INFORMATION START
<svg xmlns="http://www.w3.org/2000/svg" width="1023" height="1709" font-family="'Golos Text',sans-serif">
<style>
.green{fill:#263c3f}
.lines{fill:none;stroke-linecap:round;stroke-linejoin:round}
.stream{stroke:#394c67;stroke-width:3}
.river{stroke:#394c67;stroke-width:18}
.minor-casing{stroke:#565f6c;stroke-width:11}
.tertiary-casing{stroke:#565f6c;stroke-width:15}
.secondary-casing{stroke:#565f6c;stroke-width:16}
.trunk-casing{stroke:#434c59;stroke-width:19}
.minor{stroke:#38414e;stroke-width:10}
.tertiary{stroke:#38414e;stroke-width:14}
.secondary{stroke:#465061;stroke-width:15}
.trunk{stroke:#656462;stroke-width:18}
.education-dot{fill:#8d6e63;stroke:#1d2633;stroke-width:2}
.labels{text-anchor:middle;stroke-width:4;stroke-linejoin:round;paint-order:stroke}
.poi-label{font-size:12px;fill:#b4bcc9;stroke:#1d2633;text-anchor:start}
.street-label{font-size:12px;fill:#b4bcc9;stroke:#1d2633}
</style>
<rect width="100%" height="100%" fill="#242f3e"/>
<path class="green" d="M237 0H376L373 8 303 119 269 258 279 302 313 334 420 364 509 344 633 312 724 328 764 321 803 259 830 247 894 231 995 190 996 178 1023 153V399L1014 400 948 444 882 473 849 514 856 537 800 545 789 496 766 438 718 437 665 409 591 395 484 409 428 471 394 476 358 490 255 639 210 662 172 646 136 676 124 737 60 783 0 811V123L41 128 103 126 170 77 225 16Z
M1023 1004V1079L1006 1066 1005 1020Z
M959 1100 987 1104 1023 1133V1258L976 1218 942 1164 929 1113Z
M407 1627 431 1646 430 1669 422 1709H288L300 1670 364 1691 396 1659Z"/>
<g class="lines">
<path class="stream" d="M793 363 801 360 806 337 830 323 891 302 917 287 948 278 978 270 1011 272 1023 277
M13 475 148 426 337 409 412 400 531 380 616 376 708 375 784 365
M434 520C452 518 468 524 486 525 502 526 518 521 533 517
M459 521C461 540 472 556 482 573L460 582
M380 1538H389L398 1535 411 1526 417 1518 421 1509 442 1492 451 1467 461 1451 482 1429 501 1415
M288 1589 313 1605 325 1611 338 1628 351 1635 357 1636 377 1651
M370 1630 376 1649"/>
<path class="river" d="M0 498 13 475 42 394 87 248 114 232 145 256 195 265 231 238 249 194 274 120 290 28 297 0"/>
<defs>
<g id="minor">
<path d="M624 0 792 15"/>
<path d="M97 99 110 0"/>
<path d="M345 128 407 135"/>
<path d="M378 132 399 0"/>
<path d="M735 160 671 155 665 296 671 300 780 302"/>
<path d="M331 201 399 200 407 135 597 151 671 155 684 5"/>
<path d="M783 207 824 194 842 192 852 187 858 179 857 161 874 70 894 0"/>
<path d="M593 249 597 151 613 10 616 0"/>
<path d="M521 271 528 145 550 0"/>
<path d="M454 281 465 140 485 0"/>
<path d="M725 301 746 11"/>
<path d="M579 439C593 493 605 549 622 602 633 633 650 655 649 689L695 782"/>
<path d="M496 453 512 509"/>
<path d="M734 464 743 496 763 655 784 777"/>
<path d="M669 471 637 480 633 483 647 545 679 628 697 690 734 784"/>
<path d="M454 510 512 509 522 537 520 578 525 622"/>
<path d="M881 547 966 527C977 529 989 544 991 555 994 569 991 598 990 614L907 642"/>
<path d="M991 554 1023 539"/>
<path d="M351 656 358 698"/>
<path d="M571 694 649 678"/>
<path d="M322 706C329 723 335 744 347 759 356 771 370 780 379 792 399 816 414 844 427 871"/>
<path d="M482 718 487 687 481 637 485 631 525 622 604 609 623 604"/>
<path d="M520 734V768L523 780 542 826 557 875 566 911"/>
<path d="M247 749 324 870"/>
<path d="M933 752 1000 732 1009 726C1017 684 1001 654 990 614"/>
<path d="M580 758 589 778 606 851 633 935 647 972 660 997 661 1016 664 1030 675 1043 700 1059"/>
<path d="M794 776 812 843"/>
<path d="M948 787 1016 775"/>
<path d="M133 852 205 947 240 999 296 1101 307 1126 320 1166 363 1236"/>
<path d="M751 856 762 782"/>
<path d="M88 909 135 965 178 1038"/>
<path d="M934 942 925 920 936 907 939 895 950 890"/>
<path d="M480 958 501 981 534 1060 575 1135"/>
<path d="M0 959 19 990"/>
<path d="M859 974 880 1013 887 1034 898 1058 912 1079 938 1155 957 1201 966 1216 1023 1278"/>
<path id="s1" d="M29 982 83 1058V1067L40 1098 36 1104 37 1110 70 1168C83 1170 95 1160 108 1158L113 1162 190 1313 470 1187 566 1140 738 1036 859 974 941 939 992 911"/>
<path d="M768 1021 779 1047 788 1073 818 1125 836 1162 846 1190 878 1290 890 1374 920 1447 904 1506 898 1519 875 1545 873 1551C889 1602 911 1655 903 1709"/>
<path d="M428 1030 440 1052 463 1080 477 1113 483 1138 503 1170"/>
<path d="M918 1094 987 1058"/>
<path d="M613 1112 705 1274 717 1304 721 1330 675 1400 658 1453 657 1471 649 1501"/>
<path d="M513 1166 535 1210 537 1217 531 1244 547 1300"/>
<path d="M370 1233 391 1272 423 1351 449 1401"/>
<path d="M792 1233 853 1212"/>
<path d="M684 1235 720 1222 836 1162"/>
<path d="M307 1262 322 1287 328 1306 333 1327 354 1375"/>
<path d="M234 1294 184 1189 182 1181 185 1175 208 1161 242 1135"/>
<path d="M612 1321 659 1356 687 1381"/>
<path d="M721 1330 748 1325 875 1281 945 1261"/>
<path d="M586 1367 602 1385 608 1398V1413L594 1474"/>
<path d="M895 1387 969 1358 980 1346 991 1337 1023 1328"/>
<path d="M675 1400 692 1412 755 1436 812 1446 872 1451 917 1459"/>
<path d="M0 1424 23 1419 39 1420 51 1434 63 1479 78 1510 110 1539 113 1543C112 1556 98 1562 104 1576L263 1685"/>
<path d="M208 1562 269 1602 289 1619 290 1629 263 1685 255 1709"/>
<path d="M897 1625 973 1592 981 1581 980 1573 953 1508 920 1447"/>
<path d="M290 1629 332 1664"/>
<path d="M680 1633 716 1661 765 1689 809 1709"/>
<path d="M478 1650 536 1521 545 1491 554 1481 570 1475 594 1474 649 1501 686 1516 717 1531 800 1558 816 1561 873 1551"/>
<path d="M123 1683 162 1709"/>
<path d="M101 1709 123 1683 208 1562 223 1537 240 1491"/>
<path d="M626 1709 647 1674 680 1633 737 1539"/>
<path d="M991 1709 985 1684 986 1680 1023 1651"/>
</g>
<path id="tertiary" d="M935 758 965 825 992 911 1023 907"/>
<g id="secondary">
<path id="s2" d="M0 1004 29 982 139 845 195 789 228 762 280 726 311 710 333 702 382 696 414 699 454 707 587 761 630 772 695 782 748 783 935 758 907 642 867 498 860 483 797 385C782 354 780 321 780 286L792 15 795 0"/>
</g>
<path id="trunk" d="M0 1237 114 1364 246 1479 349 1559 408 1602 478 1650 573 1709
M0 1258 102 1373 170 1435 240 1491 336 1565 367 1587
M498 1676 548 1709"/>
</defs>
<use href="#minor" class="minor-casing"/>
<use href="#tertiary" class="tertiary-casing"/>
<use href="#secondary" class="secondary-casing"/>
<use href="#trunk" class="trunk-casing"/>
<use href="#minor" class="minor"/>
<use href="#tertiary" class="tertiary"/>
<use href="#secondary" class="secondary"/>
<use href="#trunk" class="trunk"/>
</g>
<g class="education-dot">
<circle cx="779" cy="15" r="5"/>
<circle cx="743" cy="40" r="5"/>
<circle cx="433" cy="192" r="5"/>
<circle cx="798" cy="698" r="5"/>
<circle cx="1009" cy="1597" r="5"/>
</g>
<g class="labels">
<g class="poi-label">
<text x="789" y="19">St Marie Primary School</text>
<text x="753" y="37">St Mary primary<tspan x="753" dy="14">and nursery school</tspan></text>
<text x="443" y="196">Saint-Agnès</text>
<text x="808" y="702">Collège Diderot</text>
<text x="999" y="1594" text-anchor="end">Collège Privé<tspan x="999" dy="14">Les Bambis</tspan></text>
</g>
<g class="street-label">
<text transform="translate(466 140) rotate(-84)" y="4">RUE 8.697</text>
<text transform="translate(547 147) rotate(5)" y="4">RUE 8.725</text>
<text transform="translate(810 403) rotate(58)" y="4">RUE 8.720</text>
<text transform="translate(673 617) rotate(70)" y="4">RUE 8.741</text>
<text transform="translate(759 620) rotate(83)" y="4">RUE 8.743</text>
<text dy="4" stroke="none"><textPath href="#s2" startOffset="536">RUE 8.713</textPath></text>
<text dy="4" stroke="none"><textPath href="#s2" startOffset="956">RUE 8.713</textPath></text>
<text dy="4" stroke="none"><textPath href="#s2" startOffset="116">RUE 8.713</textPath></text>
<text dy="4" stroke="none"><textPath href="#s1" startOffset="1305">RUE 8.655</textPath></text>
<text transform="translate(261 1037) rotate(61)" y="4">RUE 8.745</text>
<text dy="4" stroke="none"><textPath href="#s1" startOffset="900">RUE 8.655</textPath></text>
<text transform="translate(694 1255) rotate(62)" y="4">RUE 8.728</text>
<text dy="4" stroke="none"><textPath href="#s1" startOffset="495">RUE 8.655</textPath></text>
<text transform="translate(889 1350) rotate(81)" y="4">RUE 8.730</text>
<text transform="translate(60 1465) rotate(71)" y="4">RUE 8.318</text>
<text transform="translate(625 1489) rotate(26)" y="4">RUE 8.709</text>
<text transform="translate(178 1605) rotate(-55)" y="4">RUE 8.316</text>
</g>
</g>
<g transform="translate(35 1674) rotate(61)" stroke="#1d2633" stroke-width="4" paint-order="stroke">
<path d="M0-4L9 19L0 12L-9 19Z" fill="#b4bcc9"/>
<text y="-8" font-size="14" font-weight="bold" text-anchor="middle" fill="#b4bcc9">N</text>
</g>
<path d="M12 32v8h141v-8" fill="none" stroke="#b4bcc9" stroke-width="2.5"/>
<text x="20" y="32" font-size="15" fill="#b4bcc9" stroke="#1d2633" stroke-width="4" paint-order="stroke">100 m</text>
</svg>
INFORMATION END
INFORMATION START
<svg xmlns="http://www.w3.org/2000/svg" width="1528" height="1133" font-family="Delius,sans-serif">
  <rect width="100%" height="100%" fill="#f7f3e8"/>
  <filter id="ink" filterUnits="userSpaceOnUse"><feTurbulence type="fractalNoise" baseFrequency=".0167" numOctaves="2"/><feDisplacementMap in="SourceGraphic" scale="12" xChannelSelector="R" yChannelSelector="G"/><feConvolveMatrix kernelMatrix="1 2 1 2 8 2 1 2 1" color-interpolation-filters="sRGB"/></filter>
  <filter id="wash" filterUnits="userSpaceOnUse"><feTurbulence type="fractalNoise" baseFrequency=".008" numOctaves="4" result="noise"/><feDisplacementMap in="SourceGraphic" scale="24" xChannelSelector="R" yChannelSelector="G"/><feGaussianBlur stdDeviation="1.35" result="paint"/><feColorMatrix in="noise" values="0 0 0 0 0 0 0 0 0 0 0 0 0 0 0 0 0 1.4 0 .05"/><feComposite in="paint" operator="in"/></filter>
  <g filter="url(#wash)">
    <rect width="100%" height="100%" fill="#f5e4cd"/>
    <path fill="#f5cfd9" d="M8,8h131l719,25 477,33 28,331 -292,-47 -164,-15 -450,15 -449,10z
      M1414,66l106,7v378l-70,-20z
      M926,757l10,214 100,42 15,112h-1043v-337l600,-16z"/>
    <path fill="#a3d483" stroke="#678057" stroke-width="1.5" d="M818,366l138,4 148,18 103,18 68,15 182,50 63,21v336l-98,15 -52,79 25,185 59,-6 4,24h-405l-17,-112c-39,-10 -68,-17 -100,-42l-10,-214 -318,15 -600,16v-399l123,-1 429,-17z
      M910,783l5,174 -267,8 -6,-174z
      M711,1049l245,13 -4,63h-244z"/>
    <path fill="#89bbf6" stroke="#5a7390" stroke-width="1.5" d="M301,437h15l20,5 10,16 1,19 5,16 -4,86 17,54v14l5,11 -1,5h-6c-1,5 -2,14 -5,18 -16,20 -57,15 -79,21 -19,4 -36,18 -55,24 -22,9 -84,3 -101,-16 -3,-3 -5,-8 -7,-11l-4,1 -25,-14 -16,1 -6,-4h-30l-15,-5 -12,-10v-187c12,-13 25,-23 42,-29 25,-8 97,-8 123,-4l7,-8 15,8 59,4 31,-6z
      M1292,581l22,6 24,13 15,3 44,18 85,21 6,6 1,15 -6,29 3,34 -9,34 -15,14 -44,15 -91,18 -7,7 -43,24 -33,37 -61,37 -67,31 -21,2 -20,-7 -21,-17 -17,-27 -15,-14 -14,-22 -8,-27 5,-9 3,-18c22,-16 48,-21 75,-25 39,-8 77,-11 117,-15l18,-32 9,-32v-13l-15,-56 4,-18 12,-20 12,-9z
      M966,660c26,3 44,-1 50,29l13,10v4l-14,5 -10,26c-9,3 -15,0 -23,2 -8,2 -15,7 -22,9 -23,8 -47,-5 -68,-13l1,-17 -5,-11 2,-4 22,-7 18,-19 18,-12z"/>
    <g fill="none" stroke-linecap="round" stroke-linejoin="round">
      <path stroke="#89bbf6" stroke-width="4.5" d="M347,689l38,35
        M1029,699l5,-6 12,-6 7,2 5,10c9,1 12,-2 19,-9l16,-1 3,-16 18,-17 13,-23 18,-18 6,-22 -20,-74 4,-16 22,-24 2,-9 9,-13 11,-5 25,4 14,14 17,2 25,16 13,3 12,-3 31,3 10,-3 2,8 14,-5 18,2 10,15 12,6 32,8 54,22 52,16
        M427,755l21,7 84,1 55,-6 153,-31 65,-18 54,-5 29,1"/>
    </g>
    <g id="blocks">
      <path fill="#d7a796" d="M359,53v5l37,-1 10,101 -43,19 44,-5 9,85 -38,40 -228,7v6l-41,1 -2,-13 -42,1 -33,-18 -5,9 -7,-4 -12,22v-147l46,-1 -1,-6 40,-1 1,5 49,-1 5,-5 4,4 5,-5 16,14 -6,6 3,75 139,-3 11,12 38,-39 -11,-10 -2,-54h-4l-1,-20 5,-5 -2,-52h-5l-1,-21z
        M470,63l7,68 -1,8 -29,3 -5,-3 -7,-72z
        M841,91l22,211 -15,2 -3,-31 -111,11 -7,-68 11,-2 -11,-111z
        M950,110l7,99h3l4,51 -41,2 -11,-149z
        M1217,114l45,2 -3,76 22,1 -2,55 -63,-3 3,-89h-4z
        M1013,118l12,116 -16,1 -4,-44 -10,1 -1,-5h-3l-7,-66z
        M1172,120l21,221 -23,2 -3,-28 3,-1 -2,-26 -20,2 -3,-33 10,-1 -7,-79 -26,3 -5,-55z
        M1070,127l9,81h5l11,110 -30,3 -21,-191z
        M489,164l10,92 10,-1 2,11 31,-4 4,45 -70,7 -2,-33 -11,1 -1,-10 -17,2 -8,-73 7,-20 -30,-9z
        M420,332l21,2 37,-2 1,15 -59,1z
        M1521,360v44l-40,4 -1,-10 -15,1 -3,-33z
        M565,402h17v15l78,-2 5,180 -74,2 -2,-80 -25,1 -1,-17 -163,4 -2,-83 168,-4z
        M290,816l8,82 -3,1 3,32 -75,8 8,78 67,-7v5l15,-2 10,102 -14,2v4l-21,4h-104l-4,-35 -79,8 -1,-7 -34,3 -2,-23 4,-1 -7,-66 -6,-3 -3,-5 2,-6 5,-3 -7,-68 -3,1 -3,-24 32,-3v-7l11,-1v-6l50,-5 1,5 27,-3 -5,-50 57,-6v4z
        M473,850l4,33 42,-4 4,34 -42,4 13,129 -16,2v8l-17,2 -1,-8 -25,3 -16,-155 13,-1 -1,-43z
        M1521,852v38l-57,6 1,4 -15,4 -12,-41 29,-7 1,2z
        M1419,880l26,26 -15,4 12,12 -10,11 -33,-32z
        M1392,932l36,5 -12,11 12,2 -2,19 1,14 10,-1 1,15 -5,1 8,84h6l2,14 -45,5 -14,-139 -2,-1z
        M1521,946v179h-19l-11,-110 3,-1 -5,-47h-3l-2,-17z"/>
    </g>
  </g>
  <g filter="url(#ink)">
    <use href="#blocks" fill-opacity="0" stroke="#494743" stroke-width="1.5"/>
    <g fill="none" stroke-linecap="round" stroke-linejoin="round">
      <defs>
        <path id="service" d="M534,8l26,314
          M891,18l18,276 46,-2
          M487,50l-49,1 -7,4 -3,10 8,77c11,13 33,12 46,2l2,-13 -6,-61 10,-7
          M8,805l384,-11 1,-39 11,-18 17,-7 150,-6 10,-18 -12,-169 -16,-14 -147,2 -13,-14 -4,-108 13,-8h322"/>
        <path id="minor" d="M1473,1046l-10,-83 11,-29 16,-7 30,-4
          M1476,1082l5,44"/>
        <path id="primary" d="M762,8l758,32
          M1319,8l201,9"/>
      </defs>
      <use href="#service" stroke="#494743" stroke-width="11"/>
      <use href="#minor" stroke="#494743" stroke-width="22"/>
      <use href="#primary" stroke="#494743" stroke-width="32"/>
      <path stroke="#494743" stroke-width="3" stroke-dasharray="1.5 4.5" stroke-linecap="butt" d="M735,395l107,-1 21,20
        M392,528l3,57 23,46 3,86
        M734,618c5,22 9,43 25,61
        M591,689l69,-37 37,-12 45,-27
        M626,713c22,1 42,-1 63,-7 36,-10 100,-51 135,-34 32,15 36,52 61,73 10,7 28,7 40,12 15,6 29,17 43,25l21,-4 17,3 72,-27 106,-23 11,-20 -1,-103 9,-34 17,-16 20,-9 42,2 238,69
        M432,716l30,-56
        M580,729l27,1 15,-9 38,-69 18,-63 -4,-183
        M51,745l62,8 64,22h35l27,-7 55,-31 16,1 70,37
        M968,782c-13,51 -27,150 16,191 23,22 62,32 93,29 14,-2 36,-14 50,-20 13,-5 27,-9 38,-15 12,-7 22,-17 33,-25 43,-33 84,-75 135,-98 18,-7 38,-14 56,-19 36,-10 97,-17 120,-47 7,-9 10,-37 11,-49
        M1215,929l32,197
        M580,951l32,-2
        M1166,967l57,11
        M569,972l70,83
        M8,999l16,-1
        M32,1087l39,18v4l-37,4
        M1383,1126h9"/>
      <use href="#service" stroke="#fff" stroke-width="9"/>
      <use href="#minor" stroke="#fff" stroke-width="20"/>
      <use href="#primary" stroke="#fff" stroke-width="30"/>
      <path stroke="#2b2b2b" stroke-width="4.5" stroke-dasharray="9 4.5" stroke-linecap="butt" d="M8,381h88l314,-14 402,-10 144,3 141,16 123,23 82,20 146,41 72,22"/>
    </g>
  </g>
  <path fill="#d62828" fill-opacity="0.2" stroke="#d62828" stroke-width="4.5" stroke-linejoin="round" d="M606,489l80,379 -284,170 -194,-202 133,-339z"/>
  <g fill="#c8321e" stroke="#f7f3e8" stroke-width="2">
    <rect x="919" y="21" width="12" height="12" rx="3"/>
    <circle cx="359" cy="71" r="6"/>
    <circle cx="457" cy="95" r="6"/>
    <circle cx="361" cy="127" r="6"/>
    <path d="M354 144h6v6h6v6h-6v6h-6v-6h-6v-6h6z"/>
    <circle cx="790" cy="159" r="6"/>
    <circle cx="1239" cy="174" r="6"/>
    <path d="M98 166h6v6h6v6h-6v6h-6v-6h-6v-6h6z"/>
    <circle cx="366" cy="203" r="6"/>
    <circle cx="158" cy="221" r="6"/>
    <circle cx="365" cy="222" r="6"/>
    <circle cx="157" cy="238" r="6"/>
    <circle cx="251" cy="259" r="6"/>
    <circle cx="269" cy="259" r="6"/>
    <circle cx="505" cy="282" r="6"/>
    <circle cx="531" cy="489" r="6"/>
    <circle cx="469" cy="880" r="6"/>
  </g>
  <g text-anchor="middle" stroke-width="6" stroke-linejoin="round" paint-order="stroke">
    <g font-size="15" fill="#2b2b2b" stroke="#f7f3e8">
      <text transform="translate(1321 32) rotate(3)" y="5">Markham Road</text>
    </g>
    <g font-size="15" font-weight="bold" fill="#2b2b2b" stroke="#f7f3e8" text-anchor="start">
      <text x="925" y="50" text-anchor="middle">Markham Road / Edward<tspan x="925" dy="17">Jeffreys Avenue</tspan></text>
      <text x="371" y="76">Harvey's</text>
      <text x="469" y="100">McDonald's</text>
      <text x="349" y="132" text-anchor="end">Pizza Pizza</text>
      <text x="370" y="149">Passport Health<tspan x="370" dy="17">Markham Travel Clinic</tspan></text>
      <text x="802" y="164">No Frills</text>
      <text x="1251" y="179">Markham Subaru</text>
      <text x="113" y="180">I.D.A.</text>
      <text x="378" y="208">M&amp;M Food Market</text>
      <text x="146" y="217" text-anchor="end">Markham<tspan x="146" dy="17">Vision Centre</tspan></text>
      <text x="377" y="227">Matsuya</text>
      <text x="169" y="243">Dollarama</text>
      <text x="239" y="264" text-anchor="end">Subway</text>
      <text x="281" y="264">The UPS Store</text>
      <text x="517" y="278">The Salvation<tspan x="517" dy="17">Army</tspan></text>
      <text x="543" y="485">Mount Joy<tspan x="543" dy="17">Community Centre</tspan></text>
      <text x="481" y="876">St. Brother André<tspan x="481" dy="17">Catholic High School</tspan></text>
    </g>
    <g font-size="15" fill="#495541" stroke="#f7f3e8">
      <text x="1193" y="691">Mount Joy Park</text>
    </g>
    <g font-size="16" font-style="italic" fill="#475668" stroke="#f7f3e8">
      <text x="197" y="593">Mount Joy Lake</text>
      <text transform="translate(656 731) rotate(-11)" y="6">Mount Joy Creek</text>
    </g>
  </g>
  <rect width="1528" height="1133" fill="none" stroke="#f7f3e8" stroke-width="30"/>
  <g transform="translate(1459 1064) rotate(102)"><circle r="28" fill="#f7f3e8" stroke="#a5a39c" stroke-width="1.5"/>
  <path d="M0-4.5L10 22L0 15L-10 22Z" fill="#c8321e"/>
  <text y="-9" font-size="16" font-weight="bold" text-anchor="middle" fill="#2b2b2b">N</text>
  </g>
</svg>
INFORMATION END
- [PROBLEM DESCRIPTION] All lines above from the one with "M1521,852v38l-57,6 1,4 -15,4" to the one with "11,-29 16,-7 30,-4", inclusive, should be copied exactly, and no other lines.

- [RESULT FOR THIS TASK]
        M1521,852v38l-57,6 1,4 -15,4 -12,-41 29,-7 1,2z
        M1419,880l26,26 -15,4 12,12 -10,11 -33,-32z
        M1392,932l36,5 -12,11 12,2 -2,19 1,14 10,-1 1,15 -5,1 8,84h6l2,14 -45,5 -14,-139 -2,-1z
        M1521,946v179h-19l-11,-110 3,-1 -5,-47h-3l-2,-17z"/>
    </g>
  </g>
  <g filter="url(#ink)">
    <use href="#blocks" fill-opacity="0" stroke="#494743" stroke-width="1.5"/>
    <g fill="none" stroke-linecap="round" stroke-linejoin="round">
      <defs>
        <path id="service" d="M534,8l26,314
          M891,18l18,276 46,-2
          M487,50l-49,1 -7,4 -3,10 8,77c11,13 33,12 46,2l2,-13 -6,-61 10,-7
          M8,805l384,-11 1,-39 11,-18 17,-7 150,-6 10,-18 -12,-169 -16,-14 -147,2 -13,-14 -4,-108 13,-8h322"/>
        <path id="minor" d="M1473,1046l-10,-83 11,-29 16,-7 30,-4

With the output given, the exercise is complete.